A Prefeitura anexou ao processo de dissídio coletivo tabelas que apontam um percentual menor para certos cargos nas unidades de saúde. As planilhas são de locais como unidades básicas, NGA e Vigilância Epidemiológica Sanitária. A administração pede a aplicação de multa e decretação da ilegalidade da greve.
O assunto foi discutido com os servidores na manifestação de ontem. “A Prefeitura está tentando ludibriar a Justiça com relatórios inverídicos.
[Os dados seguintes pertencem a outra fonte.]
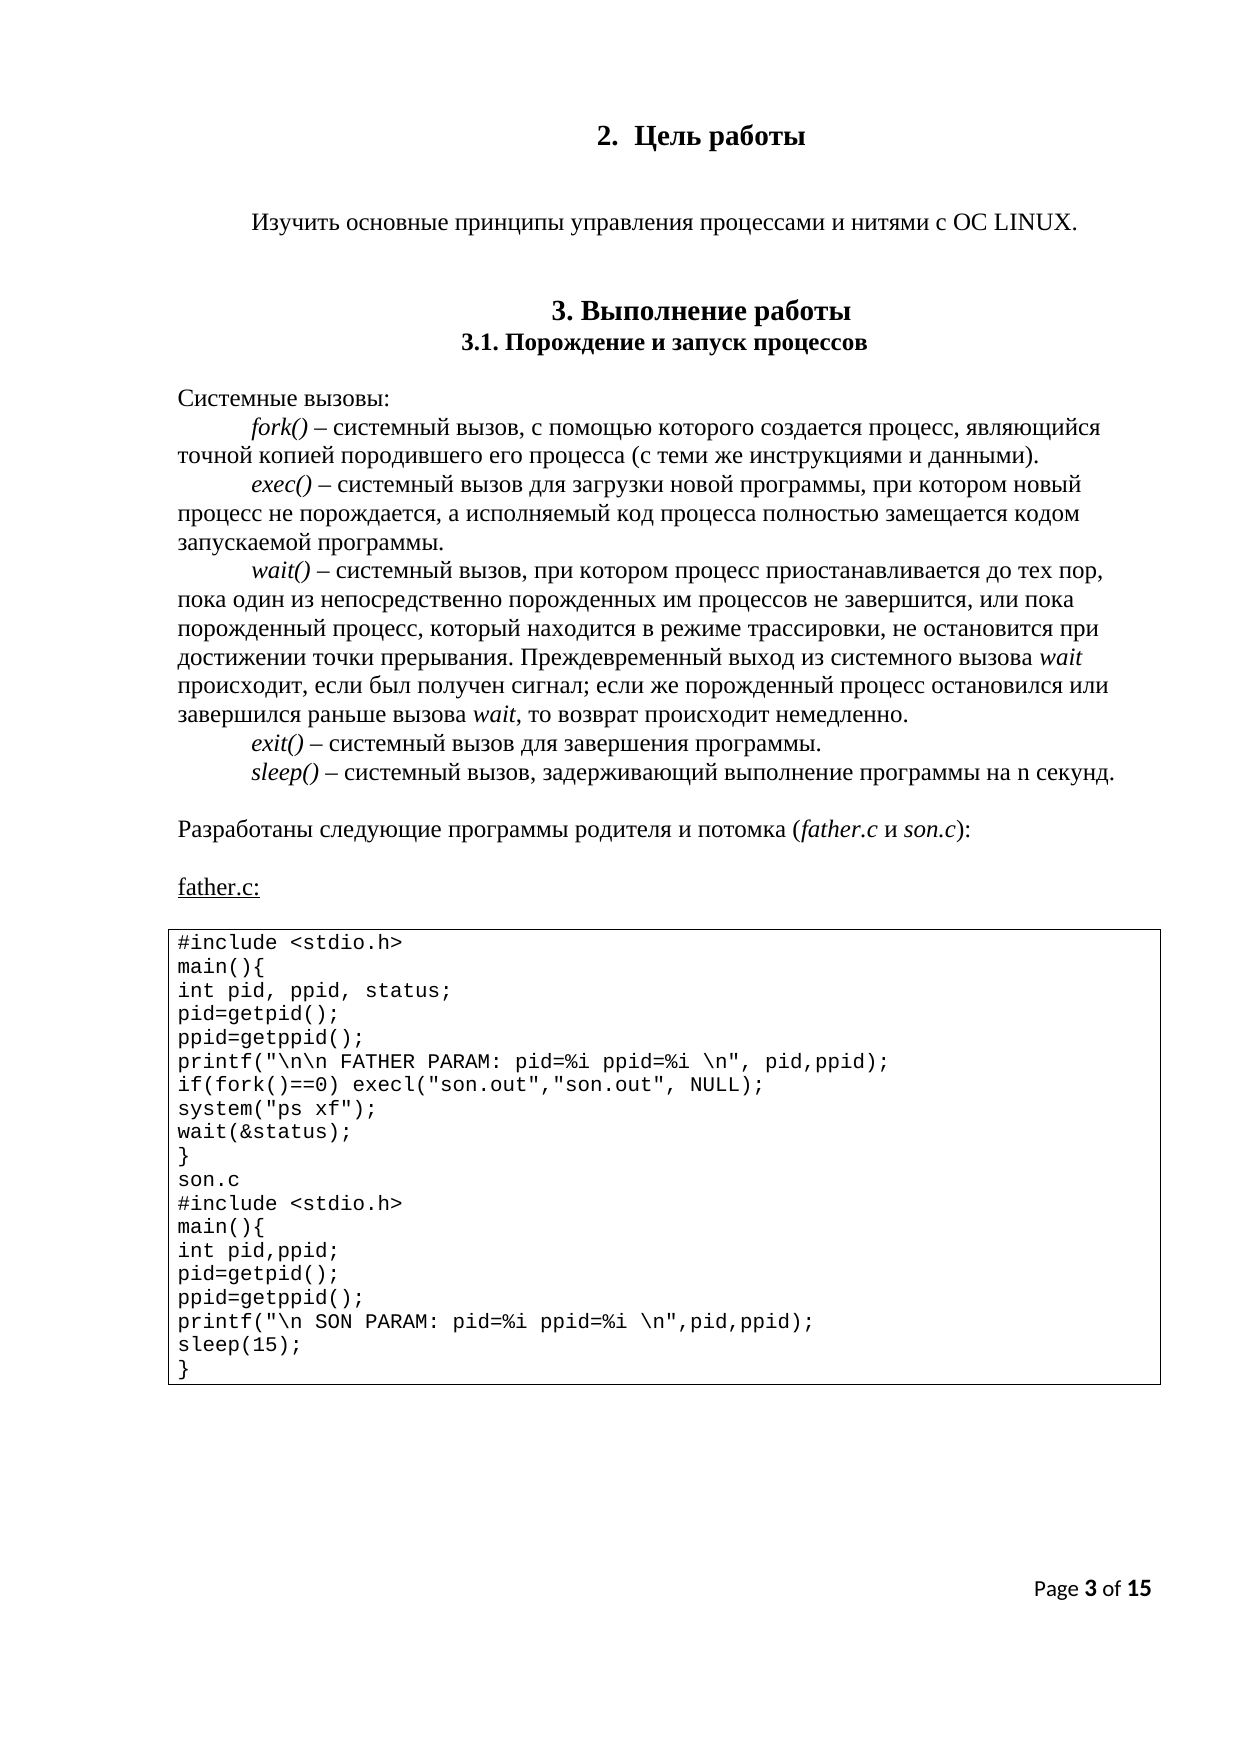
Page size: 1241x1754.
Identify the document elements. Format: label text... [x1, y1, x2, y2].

text int pid, ppid, status; [177, 980, 1152, 1003]
text #include <stdio.h> [169, 930, 1160, 956]
text int pid,ppid; [177, 1240, 1152, 1263]
text pid=getpid(); [177, 1003, 1152, 1027]
text exit() – системный вызов для завершения программы. [177, 728, 1152, 757]
text main(){ [177, 956, 1152, 980]
text father.c: [177, 872, 1152, 901]
text sleep(15); [177, 1334, 1152, 1355]
text pid=getpid(); [177, 1263, 1152, 1287]
text } [169, 1355, 1160, 1384]
text wait() – системный вызов, при котором процесс приостанавливается до тех пор, пока один из непосредственно порожденных им процессов не завершится, или пока порожденный процесс, который находится в режиме трассировки, не остановится при достижении точки прерывания. Преждевременный выход из системного вызова wait происходит, если был получен сигнал; если же порожденный процесс остановился или завершился раньше вызова wait, то возврат происходит немедленно. [177, 556, 1152, 728]
text fork() – системный вызов, с помощью которого создается процесс, являющийся точной копией породившего его процесса (с теми же инструкциями и данными). [177, 412, 1152, 469]
text printf("\n SON PARAM: pid=%i ppid=%i \n",pid,ppid); [177, 1311, 1152, 1334]
text ppid=getppid(); [177, 1027, 1152, 1051]
list Цель работы [251, 118, 1152, 152]
text son.c [177, 1169, 1152, 1192]
text } [177, 1145, 1152, 1169]
text 3.1. Порождение и запуск процессов [177, 327, 1152, 355]
text Разработаны следующие программы родителя и потомка (father.c и son.c): [177, 814, 1152, 843]
text main(){ [177, 1216, 1152, 1240]
text Изучить основные принципы управления процессами и нитями с ОС LINUX. [177, 207, 1152, 236]
text Системные вызовы: [177, 383, 1152, 412]
text exec() – системный вызов для загрузки новой программы, при котором новый процесс не порождается, а исполняемый код процесса полностью замещается кодом запускаемой программы. [177, 469, 1152, 556]
text if(fork()==0) execl("son.out","son.out", NULL); [177, 1074, 1152, 1098]
text sleep() – системный вызов, задерживающий выполнение программы на n секунд. [177, 757, 1152, 786]
text printf("\n\n FATHER PARAM: pid=%i ppid=%i \n", pid,ppid); [177, 1051, 1152, 1074]
text ppid=getppid(); [177, 1287, 1152, 1311]
text 3. Выполнение работы [177, 293, 1152, 327]
text #include <stdio.h> [177, 1192, 1152, 1216]
text wait(&status); [177, 1122, 1152, 1145]
text system("ps xf"); [177, 1098, 1152, 1122]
Se a Justiça aceitar esses documentos, vamos ter um prazo e buscaremos a assinatura dos servidores novamente para provar que estamos cumprindo os 30%”, afirmou o presidente do sindicato, Luís Fernando Nascimento.
De acordo ele, o sindicato tem ido aos locais de trabalho para verificar a manutenção do mínimo da equipe e, se for preciso, ele enviará dados dos pontos digitais para o TRT (Tribunal Regional do Trabalho).
A greve completa hoje um mês e ainda está sem solução. O Sindicato aguarda um parecer da Justiça para encerrar a paralisação. “A greve está um pouco longa, mas por culpa da própria administração. É cansativo, mas vamos ficar firmes na luta”, disse José Barcelos, 53, que participa desde o primeiro dia do movimento.